If the UK were to leave the EU and the EEA, Anglo-German cross-border successions would not be eligible for the existing German inheritance and gift tax cuts for businesses any more. British heirs of German enterprises as well as German heirs of British enterprises could face severe inheritance tax levies since Germany and the UK have not entered into a double tax convention for inheritance and gift tax purposes; in addition, European and German Courts have consistently held that European law does not oblige the UK and Germany to arrange for the avoidance of multiple taxation of estates and gifts.
In recent German business successions ‘Brexit’ is already casting its clouds over the German inheritance tax: to what extent the tax exemptions for ‘active’ business assets are granted depends, among other factors, on the successor’s ability to reach a certain percentage of the transferred company’s average payroll expenditures during the last five years prior to the transfer in a period of five or seven consecutive years following the transfer. If this ‘minimum payroll test’ is not met within five or seven years after the transfer, inheritance or gift tax is retroactively levied on the transfer.

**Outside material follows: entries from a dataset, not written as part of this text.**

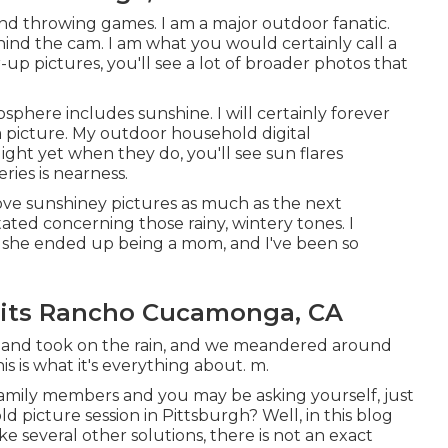
, and throwing games. I am a major outdoor fanatic.
ind the cam. I am what you would certainly call a
r-up pictures, you'll see a lot of broader photos that
osphere includes sunshine. I will certainly forever
a picture. My outdoor household digital
ght yet when they do, you'll see sun flares
eries is nearness.
 love sunshiney pictures as much as the next
ated concerning those rainy, wintery tones. I
re she ended up being a mom, and I've been so
aits Rancho Cucamonga, CA
 and took on the rain, and we meandered around
 is what it's everything about. m.
 family members and you may be asking yourself, just
ld picture session in Pittsburgh? Well, in this blog
like several other solutions, there is not an exact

The relevant payroll expenditures include all wages paid to the company’s employees anywhere in the EU or the EEA. Since many German businesses hold UK subsidiaries with employees in the UK, the German payroll test can lead to an absurd outcome: when the average payroll expenditures for the five years prior to the transfer are determined, the UK payroll expenditures must be included as the UK to date is still a member of the EU. When the seven-year control period ends and the UK then is not a member of the EU and the EEA anymore, the UK payroll expenditures must not be included in the payroll expenditures reached during that period. The successor thus can fail the ‘minimum payroll test’ even if he does not lay off his UK employees or dispose of the UK subsidiary.
Two approaches exist to avoid that successors pay increased German inheritance or gift taxes solely for the fact that the UK has left the EU: either the UK payroll expenditures are already excluded today from the average payroll expenditures during the five-year period prior to the transfer, or the UK payroll expenditures even after ‘Brexit’ are included in the payroll expenditures during the seven-year control period after the transfer. The German Revenue service has not yet issued a ruling in this regard.
As long as it is unclear when ‘Brexit’ will happen and what consequences it will have on the ‘minimum payroll test’ under the German inheritance and gift tax practitioners should address this issue in all relevant tax filings and, if necessary, appeal any unfavourable tax assessment.
Several provisions of German tax law require that the persons or entities affected are based in the EU or EEA to be eligible for preferential tax treatment. When the UK happens to leave the EU and the EEA the existing preferential tax rules for EU/EEAbased companies, foundations, and trusts will cease to apply to British entities and trusts. Anglo-German tax and estate planning will become a lot more challenging than today; many cases already planned are likely to end up in a German tax trap if not revised to address the expected changes.